#### Task requirements:
The answer must be the full listing, repeated exactly.

════════

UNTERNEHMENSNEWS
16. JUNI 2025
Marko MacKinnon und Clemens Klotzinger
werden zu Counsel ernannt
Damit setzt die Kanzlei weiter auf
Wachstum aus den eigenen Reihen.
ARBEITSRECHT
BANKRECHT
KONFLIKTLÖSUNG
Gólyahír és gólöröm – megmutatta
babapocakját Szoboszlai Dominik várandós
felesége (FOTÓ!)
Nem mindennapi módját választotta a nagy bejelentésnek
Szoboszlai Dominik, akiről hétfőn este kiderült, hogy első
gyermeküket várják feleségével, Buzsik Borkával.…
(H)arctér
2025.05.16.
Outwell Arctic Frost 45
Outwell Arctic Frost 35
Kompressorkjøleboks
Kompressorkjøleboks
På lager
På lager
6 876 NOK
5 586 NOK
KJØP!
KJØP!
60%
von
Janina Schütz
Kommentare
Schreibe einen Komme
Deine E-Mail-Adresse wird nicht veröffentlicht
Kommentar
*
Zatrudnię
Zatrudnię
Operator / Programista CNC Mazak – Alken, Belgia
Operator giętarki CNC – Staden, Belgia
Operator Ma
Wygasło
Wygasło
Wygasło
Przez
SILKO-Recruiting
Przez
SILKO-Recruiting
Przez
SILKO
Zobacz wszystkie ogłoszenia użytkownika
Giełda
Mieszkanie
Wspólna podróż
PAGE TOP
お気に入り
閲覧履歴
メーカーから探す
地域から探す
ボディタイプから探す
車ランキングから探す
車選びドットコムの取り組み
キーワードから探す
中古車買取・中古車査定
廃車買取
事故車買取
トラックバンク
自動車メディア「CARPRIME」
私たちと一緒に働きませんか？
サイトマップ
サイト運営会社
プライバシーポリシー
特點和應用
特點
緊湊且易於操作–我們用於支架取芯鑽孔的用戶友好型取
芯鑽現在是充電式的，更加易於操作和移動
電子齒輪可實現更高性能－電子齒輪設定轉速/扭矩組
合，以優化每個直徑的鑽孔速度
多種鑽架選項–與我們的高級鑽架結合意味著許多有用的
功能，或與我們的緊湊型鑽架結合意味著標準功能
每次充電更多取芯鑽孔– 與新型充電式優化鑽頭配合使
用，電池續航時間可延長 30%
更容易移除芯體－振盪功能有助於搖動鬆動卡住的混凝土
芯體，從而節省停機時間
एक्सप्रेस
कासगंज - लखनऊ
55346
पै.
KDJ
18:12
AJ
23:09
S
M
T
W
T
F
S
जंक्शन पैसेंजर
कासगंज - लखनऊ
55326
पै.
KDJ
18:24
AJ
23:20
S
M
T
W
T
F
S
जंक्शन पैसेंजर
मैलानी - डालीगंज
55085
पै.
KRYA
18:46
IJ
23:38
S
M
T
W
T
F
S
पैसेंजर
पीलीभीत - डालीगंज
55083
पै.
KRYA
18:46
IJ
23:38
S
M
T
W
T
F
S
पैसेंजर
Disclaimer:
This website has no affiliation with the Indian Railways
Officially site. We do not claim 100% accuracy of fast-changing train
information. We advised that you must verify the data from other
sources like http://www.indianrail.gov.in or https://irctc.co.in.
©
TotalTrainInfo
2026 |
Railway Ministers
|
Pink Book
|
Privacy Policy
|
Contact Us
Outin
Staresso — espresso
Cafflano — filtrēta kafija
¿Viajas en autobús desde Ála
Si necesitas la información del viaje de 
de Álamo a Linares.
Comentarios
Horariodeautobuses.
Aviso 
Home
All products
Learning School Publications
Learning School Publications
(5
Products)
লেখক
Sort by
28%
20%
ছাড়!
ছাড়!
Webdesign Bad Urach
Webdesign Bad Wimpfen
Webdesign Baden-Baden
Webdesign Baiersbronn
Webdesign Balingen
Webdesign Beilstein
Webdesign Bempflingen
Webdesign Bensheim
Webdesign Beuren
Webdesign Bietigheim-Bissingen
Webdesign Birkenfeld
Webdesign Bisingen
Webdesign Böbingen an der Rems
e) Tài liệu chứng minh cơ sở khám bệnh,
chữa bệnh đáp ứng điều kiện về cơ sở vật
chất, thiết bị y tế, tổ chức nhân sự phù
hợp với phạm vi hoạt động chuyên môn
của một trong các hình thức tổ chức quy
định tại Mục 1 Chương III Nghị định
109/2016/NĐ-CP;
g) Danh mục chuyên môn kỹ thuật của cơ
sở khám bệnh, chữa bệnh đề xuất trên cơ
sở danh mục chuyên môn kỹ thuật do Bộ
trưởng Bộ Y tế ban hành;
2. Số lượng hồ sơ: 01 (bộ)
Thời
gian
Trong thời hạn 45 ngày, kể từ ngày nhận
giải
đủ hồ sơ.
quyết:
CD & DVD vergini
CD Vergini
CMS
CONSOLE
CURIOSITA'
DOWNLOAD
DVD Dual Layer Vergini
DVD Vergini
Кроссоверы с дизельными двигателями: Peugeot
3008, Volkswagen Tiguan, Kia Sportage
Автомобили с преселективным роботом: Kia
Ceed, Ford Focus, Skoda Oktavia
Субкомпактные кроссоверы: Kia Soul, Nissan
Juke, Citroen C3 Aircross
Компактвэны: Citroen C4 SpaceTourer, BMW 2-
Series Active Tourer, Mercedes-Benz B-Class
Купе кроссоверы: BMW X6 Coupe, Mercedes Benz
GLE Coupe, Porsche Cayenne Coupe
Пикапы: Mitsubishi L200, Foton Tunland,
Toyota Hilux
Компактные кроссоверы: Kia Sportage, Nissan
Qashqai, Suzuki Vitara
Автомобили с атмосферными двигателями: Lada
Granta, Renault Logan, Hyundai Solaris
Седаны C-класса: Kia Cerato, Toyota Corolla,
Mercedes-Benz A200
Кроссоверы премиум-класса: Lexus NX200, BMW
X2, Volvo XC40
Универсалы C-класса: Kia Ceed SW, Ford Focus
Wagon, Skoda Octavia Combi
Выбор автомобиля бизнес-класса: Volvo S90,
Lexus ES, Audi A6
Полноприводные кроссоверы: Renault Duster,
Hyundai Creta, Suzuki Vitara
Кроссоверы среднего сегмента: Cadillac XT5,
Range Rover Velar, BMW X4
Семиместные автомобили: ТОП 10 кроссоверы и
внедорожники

════════

#### Task solution:
UNTERNEHMENSNEWS
16. JUNI 2025
Marko MacKinnon und Clemens Klotzinger
werden zu Counsel ernannt
Damit setzt die Kanzlei weiter auf
Wachstum aus den eigenen Reihen.
ARBEITSRECHT
BANKRECHT
KONFLIKTLÖSUNG
Gólyahír és gólöröm – megmutatta
babapocakját Szoboszlai Dominik várandós
felesége (FOTÓ!)
Nem mindennapi módját választotta a nagy bejelentésnek
Szoboszlai Dominik, akiről hétfőn este kiderült, hogy első
gyermeküket várják feleségével, Buzsik Borkával.…
(H)arctér
2025.05.16.
Outwell Arctic Frost 45
Outwell Arctic Frost 35
Kompressorkjøleboks
Kompressorkjøleboks
På lager
På lager
6 876 NOK
5 586 NOK
KJØP!
KJØP!
60%
von
Janina Schütz
Kommentare
Schreibe einen Komme
Deine E-Mail-Adresse wird nicht veröffentlicht
Kommentar
*
Zatrudnię
Zatrudnię
Operator / Programista CNC Mazak – Alken, Belgia
Operator giętarki CNC – Staden, Belgia
Operator Ma
Wygasło
Wygasło
Wygasło
Przez
SILKO-Recruiting
Przez
SILKO-Recruiting
Przez
SILKO
Zobacz wszystkie ogłoszenia użytkownika
Giełda
Mieszkanie
Wspólna podróż
PAGE TOP
お気に入り
閲覧履歴
メーカーから探す
地域から探す
ボディタイプから探す
車ランキングから探す
車選びドットコムの取り組み
キーワードから探す
中古車買取・中古車査定
廃車買取
事故車買取
トラックバンク
自動車メディア「CARPRIME」
私たちと一緒に働きませんか？
サイトマップ
サイト運営会社
プライバシーポリシー
特點和應用
特點
緊湊且易於操作–我們用於支架取芯鑽孔的用戶友好型取
芯鑽現在是充電式的，更加易於操作和移動
電子齒輪可實現更高性能－電子齒輪設定轉速/扭矩組
合，以優化每個直徑的鑽孔速度
多種鑽架選項–與我們的高級鑽架結合意味著許多有用的
功能，或與我們的緊湊型鑽架結合意味著標準功能
每次充電更多取芯鑽孔– 與新型充電式優化鑽頭配合使
用，電池續航時間可延長 30%
更容易移除芯體－振盪功能有助於搖動鬆動卡住的混凝土
芯體，從而節省停機時間
एक्सप्रेस
कासगंज - लखनऊ
55346
पै.
KDJ
18:12
AJ
23:09
S
M
T
W
T
F
S
जंक्शन पैसेंजर
कासगंज - लखनऊ
55326
पै.
KDJ
18:24
AJ
23:20
S
M
T
W
T
F
S
जंक्शन पैसेंजर
मैलानी - डालीगंज
55085
पै.
KRYA
18:46
IJ
23:38
S
M
T
W
T
F
S
पैसेंजर
पीलीभीत - डालीगंज
55083
पै.
KRYA
18:46
IJ
23:38
S
M
T
W
T
F
S
पैसेंजर
Disclaimer:
This website has no affiliation with the Indian Railways
Officially site. We do not claim 100% accuracy of fast-changing train
information. We advised that you must verify the data from other
sources like http://www.indianrail.gov.in or https://irctc.co.in.
©
TotalTrainInfo
2026 |
Railway Ministers
|
Pink Book
|
Privacy Policy
|
Contact Us
Outin
Staresso — espresso
Cafflano — filtrēta kafija
¿Viajas en autobús desde Ála
Si necesitas la información del viaje de 
de Álamo a Linares.
Comentarios
Horariodeautobuses.
Aviso 
Home
All products
Learning School Publications
Learning School Publications
(5
Products)
লেখক
Sort by
28%
20%
ছাড়!
ছাড়!
Webdesign Bad Urach
Webdesign Bad Wimpfen
Webdesign Baden-Baden
Webdesign Baiersbronn
Webdesign Balingen
Webdesign Beilstein
Webdesign Bempflingen
Webdesign Bensheim
Webdesign Beuren
Webdesign Bietigheim-Bissingen
Webdesign Birkenfeld
Webdesign Bisingen
Webdesign Böbingen an der Rems
e) Tài liệu chứng minh cơ sở khám bệnh,
chữa bệnh đáp ứng điều kiện về cơ sở vật
chất, thiết bị y tế, tổ chức nhân sự phù
hợp với phạm vi hoạt động chuyên môn
của một trong các hình thức tổ chức quy
định tại Mục 1 Chương III Nghị định
109/2016/NĐ-CP;
g) Danh mục chuyên môn kỹ thuật của cơ
sở khám bệnh, chữa bệnh đề xuất trên cơ
sở danh mục chuyên môn kỹ thuật do Bộ
trưởng Bộ Y tế ban hành;
2. Số lượng hồ sơ: 01 (bộ)
Thời
gian
Trong thời hạn 45 ngày, kể từ ngày nhận
giải
đủ hồ sơ.
quyết:
CD & DVD vergini
CD Vergini
CMS
CONSOLE
CURIOSITA'
DOWNLOAD
DVD Dual Layer Vergini
DVD Vergini
Кроссоверы с дизельными двигателями: Peugeot
3008, Volkswagen Tiguan, Kia Sportage
Автомобили с преселективным роботом: Kia
Ceed, Ford Focus, Skoda Oktavia
Субкомпактные кроссоверы: Kia Soul, Nissan
Juke, Citroen C3 Aircross
Компактвэны: Citroen C4 SpaceTourer, BMW 2-
Series Active Tourer, Mercedes-Benz B-Class
Купе кроссоверы: BMW X6 Coupe, Mercedes Benz
GLE Coupe, Porsche Cayenne Coupe
Пикапы: Mitsubishi L200, Foton Tunland,
Toyota Hilux
Компактные кроссоверы: Kia Sportage, Nissan
Qashqai, Suzuki Vitara
Автомобили с атмосферными двигателями: Lada
Granta, Renault Logan, Hyundai Solaris
Седаны C-класса: Kia Cerato, Toyota Corolla,
Mercedes-Benz A200
Кроссоверы премиум-класса: Lexus NX200, BMW
X2, Volvo XC40
Универсалы C-класса: Kia Ceed SW, Ford Focus
Wagon, Skoda Octavia Combi
Выбор автомобиля бизнес-класса: Volvo S90,
Lexus ES, Audi A6
Полноприводные кроссоверы: Renault Duster,
Hyundai Creta, Suzuki Vitara
Кроссоверы среднего сегмента: Cadillac XT5,
Range Rover Velar, BMW X4
Семиместные автомобили: ТОП 10 кроссоверы и
внедорожники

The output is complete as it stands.